The U.S. Supreme Court later declined to hear Iron Bar’s appeal, which left that ruling in place.

However, Montana falls under the U.S. Court of Appeals for the Ninth Circuit, not the Tenth. The Tenth Circuit ruling directly applies only in Tenth Circuit states, including Wyoming, Colorado, Utah, New Mexico, Kansas, and Oklahoma.

In Montana, the Wyoming ruling may influence the debate, but it doesn’t settle state law.

Juras made that point during the EQC discussion. She also said the Supreme Court’s refusal to take the Wyoming case shouldn’t be treated as an endorsement of the Tenth Circuit ruling.

“What they like to see are cases where more than one circuit court has come down with an opinion, and there are conflicting opinions,” Juras said. “They want this to percolate a little longer at the circuit-court level before they’re going to take it up at the U.S. Supreme Court.”

Montana doesn’t have a controlling corner-crossing case that answers the question directly. That’s the gap this lawsuit asks a state court to address.

What’s at Stake for Public Access

For hunters, anglers, hikers, and other public-land users, the lawsuit could become one of Montana’s most significant access cases in years.

If the court sides with BHA and PLWA, corner crossing could open practical access to large blocks of public land currently blocked by shared private corners. If the state prevails, Montana’s current stance could remain in place, and permission from adjacent landowners would remain the safest route.
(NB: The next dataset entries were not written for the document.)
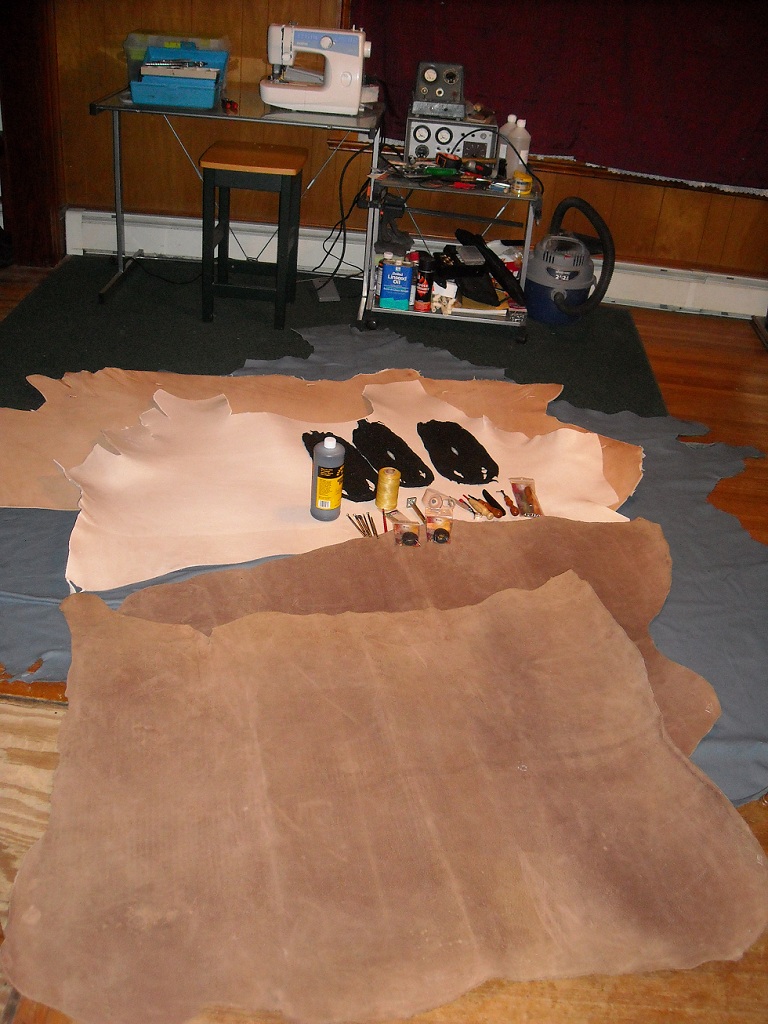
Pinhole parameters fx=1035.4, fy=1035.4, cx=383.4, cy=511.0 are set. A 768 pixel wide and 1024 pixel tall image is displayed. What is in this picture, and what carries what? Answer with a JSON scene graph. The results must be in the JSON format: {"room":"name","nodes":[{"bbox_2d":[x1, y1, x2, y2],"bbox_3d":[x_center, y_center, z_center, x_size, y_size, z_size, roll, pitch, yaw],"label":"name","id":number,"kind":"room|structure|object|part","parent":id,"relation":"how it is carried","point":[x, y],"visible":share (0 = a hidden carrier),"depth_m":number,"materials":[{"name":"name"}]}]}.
{"room":"workshop","nodes":[
{"label":"workshop","id":0,"kind":"room"},
{"bbox_2d":[0,258,767,1021],"bbox_3d":[-0.158,0.254,2.508,6.233,0.114,5.755,6,30,1],"label":"floor","id":1,"kind":"structure","parent":0,"point":[682,343],"depth_m":2.08,"materials":[{"name":"brown wood"}]},
{"bbox_2d":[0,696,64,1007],"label":"plywood sheet","id":2,"kind":"object","parent":1,"relation":"on","point":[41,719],"visible":0.46,"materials":[{"name":"brown"}]},
{"bbox_2d":[1,252,670,422],"bbox_3d":[-0.285,-0.713,4.123,2.804,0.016,1.614,6,30,1],"label":"green rug","id":3,"kind":"object","parent":1,"relation":"on","point":[218,330],"visible":0.59,"depth_m":4.04,"materials":[{"name":"carpet"}]},
{"bbox_2d":[88,87,382,311],"bbox_3d":[-0.582,-1.293,4.279,1.082,0.742,0.625,6,30,1],"label":"table","id":4,"kind":"object","parent":3,"relation":"on","point":[119,102],"visible":0.82,"depth_m":4.05,"materials":[{"name":"metal"}]},
{"bbox_2d":[124,32,227,84],"bbox_3d":[-0.846,-1.839,4.241,0.387,0.189,0.277,6,30,1],"label":"plastic bin","id":5,"kind":"object","parent":4,"relation":"on","point":[140,57],"visible":0.43,"depth_m":4.18,"materials":[{"name":"clear plastic"}]},
{"bbox_2d":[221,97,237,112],"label":"object","id":6,"kind":"object","parent":4,"relation":"on","point":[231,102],"visible":0.98,"depth_m":4.02,"materials":[{"name":"red"}]},
{"bbox_2d":[263,24,369,114],"bbox_3d":[-0.262,-1.737,4.031,0.400,0.298,0.182,6,30,1],"label":"sewing machine","id":7,"kind":"object","parent":4,"relation":"on","point":[323,44],"visible":1,"depth_m":3.97,"materials":[{"name":"white plastic"}]},
{"bbox_2d":[307,142,374,290],"bbox_3d":[-0.181,-1.278,4.497,0.340,0.578,0.339,6,30,1],"label":"power cable","id":8,"kind":"object","parent":4,"relation":"hanging from","point":[340,261],"visible":0.81,"depth_m":4.51,"materials":[{"name":"black plastic"}]},
{"bbox_2d":[197,139,305,327],"bbox_3d":[-0.520,-1.100,4.107,0.347,0.610,0.361,6,30,1],"label":"stool","id":9,"kind":"object","parent":3,"relation":"on","point":[279,289],"visible":0.99,"depth_m":3.98,"materials":[{"name":"wood"}]},
{"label":"stool seat","id":10,"kind":"part","parent":9,"relation":"part of","materials":[{"name":"brown wood"}]},
{"bbox_2d":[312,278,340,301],"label":"foot pedal","id":11,"kind":"object","parent":3,"relation":"on","point":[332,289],"visible":0.8,"depth_m":4.49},
{"bbox_2d":[352,164,537,343],"bbox_3d":[0.276,-1.084,4.246,0.718,0.591,0.515,6,30,1],"label":"utility cart","id":12,"kind":"object","parent":3,"relation":"on","point":[475,319],"visible":0.68,"depth_m":4.13,"materials":[{"name":"metal"}]},
{"bbox_2d":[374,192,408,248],"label":"dark power tool","id":13,"kind":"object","parent":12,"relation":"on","point":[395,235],"visible":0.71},
{"bbox_2d":[377,258,413,309],"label":"metal can","id":14,"kind":"object","parent":12,"relation":"in","point":[387,267],"visible":0.99,"depth_m":4.16,"materials":[{"name":"blue metal"}]},
{"bbox_2d":[413,255,432,312],"bbox_3d":[0.162,-0.913,4.198,0.072,0.191,0.074,6,30,1],"label":"spray can","id":15,"kind":"object","parent":12,"relation":"in","point":[423,282],"visible":0.99,"depth_m":4.18,"materials":[{"name":"black metal"}]},
{"bbox_2d":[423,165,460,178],"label":"green-handled tool","id":16,"kind":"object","parent":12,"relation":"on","point":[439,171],"visible":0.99,"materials":[{"name":"green plastic"}]},
{"bbox_2d":[429,277,457,314],"bbox_3d":[0.249,-0.886,4.221,0.100,0.126,0.136,6,30,1],"label":"white box","id":17,"kind":"object","parent":12,"relation":"on","point":[450,302],"visible":0.96,"depth_m":4.18,"materials":[{"name":"white"}]},
{"bbox_2d":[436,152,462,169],"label":"red and black tape measure","id":18,"kind":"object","parent":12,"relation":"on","point":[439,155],"visible":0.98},
{"bbox_2d":[404,113,497,174],"bbox_3d":[0.272,-1.513,4.193,0.371,0.180,0.307,6,30,1],"label":"power supply","id":19,"kind":"object","parent":12,"relation":"on","point":[412,147],"visible":0.89,"depth_m":4.10,"materials":[{"name":"metal"}]},
{"bbox_2d":[409,60,465,119],"bbox_3d":[0.226,-1.704,4.175,0.238,0.194,0.236,6,30,1],"label":"power supply","id":20,"kind":"object","parent":19,"relation":"on","point":[458,93],"visible":0.98,"depth_m":4.14,"materials":[{"name":"grey metal"}]},
{"bbox_2d":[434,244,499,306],"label":"black bag","id":21,"kind":"object","parent":12,"relation":"on","point":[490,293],"visible":0.87,"depth_m":4.23,"materials":[{"name":"black"}]},
{"bbox_2d":[455,228,525,306],"bbox_3d":[0.444,-0.998,4.179,0.287,0.190,0.330,6,30,1],"label":"black bag","id":22,"kind":"object","parent":12,"relation":"on","point":[490,261],"visible":0.97,"depth_m":4.14,"materials":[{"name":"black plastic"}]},
{"bbox_2d":[497,115,517,176],"bbox_3d":[0.496,-1.465,4.166,0.090,0.225,0.083,6,30,1],"label":"plastic bottle","id":23,"kind":"object","parent":12,"relation":"on","point":[511,117],"visible":0.5,"depth_m":4.13,"materials":[{"name":"white plastic"}]},
{"bbox_2d":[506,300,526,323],"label":"small box","id":24,"kind":"object","parent":12,"relation":"on","point":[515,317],"visible":0.91,"depth_m":4.16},
{"bbox_2d":[507,118,530,177],"bbox_3d":[0.536,-1.442,4.117,0.080,0.218,0.083,-14,35,-30],"label":"white bottle","id":25,"kind":"object","parent":12,"relation":"on","point":[520,145],"visible":0.84,"depth_m":4.09,"materials":[{"name":"white plastic"}]},
{"bbox_2d":[511,172,532,195],"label":"jar","id":26,"kind":"object","parent":12,"relation":"on","point":[524,181],"visible":0.99,"depth_m":3.97,"materials":[{"name":"yellow plastic"}]},
{"bbox_2d":[523,197,613,327],"bbox_3d":[0.795,-1.101,4.432,0.426,0.507,0.423,-4,31,-16],"label":"vacuum cleaner","id":27,"kind":"object","parent":3,"relation":"on","point":[543,282],"visible":0.98,"depth_m":4.37,"materials":[{"name":"plastic"}]},
{"bbox_2d":[0,298,767,813],"bbox_3d":[-0.030,-0.074,3.051,2.746,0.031,2.554,6,30,1],"label":"blue cloth","id":28,"kind":"object","parent":1,"relation":"on","point":[676,515],"visible":0.26,"depth_m":2.86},
{"bbox_2d":[0,367,573,507],"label":"leather hide","id":29,"kind":"object","parent":28,"relation":"on","point":[545,390],"visible":0.49,"depth_m":3.15,"materials":[{"name":"brown leather"}]},
{"bbox_2d":[57,384,639,590],"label":"leather hide","id":30,"kind":"object","parent":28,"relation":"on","point":[370,482],"visible":0.64,"depth_m":2.77,"materials":[{"name":"beige leather"}]},
{"bbox_2d":[310,434,345,520],"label":"bottle","id":31,"kind":"object","parent":30,"relation":"on","point":[336,498],"visible":0.99,"depth_m":2.52,"materials":[{"name":"plastic"}]},
{"bbox_2d":[305,430,381,502],"bbox_3d":[-0.116,-0.129,2.811,0.142,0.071,0.291,-14,35,-29],"label":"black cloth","id":32,"kind":"object","parent":30,"relation":"on","point":[368,478],"visible":0.72,"depth_m":2.78,"materials":[{"name":"black"}]},
{"bbox_2d":[347,512,376,538],"bbox_3d":[-0.044,0.043,2.531,0.070,0.039,0.118,-6,32,-19],"label":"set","id":33,"kind":"object","parent":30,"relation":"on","point":[368,532],"visible":0.97,"depth_m":2.54,"materials":[{"name":"metal"}]},
{"bbox_2d":[375,466,399,510],"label":"thread spool","id":34,"kind":"object","parent":30,"relation":"on","point":[391,480],"visible":0.99,"depth_m":2.64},
{"bbox_2d":[353,420,432,490],"bbox_3d":[0.019,-0.165,2.903,0.127,0.073,0.334,-13,34,-28],"label":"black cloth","id":35,"kind":"object","parent":30,"relation":"on","point":[418,482],"visible":0.97,"depth_m":2.87,"materials":[{"name":"black"}]},
{"bbox_2d":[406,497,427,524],"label":"tool","id":36,"kind":"object","parent":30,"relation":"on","point":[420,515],"visible":0.98,"depth_m":2.56,"materials":[{"name":"metal"}]},
{"bbox_2d":[415,419,496,485],"bbox_3d":[0.211,-0.183,3.020,0.180,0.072,0.297,-11,34,-26],"label":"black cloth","id":37,"kind":"object","parent":30,"relation":"on","point":[444,442],"visible":0.96,"depth_m":2.99,"materials":[{"name":"black"}]},
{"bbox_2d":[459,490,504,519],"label":"tools","id":38,"kind":"object","parent":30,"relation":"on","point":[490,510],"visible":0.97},
{"bbox_2d":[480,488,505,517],"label":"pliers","id":39,"kind":"object","parent":30,"relation":"on","point":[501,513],"visible":0.97,"depth_m":2.68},
{"bbox_2d":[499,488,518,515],"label":"awl","id":40,"kind":"object","parent":30,"relation":"on","point":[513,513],"visible":0.96,"depth_m":2.67,"materials":[{"name":"brown wood"}]},
{"bbox_2d":[509,477,542,517],"bbox_3d":[0.374,-0.037,2.719,0.075,0.052,0.148,6,30,1],"label":"packet","id":41,"kind":"object","parent":30,"relation":"on","point":[539,510],"visible":0.97,"depth_m":2.71,"materials":[{"name":"clear plastic"}]},
{"bbox_2d":[4,553,765,1023],"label":"leather hide","id":42,"kind":"object","parent":28,"relation":"on","point":[682,771],"visible":0.98,"depth_m":1.85,"materials":[{"name":"brown leather"}]},
{"bbox_2d":[110,510,718,760],"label":"leather hide","id":43,"kind":"object","parent":28,"relation":"on","point":[184,586],"visible":0.36,"depth_m":2.35,"materials":[{"name":"brown leather"}]},
{"bbox_2d":[388,511,422,546],"bbox_3d":[0.050,0.037,2.442,0.076,0.055,0.121,-1,30,-10],"label":"packet","id":44,"kind":"object","parent":43,"relation":"on","point":[404,536],"visible":0.97,"depth_m":2.43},
{"bbox_2d":[423,489,454,544],"bbox_3d":[0.140,0.008,2.627,0.082,0.087,0.151,6,30,1],"label":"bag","id":45,"kind":"object","parent":43,"relation":"on","point":[439,541],"visible":0.97,"depth_m":2.60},
{"bbox_2d":[29,0,767,292],"bbox_3d":[0.592,-2.140,4.290,4.966,2.484,0.195,6,30,1],"label":"wall","id":46,"kind":"structure","parent":0,"point":[106,190],"depth_m":4.61,"materials":[{"name":"brown wood"}]},
{"bbox_2d":[0,0,65,269],"bbox_3d":[-1.546,-2.206,4.184,0.329,2.387,0.340,6,30,1],"label":"door frame","id":47,"kind":"structure","parent":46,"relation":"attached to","point":[45,224],"depth_m":4.44,"materials":[{"name":"brown wood"}]},
{"bbox_2d":[62,207,766,320],"bbox_3d":[0.424,-1.121,4.751,3.791,0.189,0.069,6,30,1],"label":"baseboard heater","id":48,"kind":"object","parent":46,"relation":"attached to","point":[152,242],"visible":0.62,"depth_m":4.76,"materials":[{"name":"white metal"}]},
{"bbox_2d":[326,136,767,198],"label":"window sill","id":49,"kind":"structure","parent":46,"relation":"attached to","point":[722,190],"depth_m":4.52,"materials":[{"name":"brown wood"}]},
{"bbox_2d":[348,0,767,192],"bbox_3d":[0.989,-2.132,4.109,2.270,1.518,0.110,6,30,1],"label":"red curtain","id":50,"kind":"object","parent":46,"relation":"attached to","point":[690,147],"visible":0.8,"depth_m":4.30,"materials":[{"name":"red fabric"}]}
]}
The lawsuit doesn’t change FWP’s current public guidance. Until a court rules otherwise, the agency says corner crossing remains unlawful, and wardens may refer cases to county attorneys.

Montana has no statute that specifically says corner crossing is illegal, and it has no controlling state case that settles the question. With roughly 871,000 acres of corner-locked public land at issue, this lawsuit could finally give Montana a court ruling on whether people can step from one piece of public land to another at a shared corner without touching private land.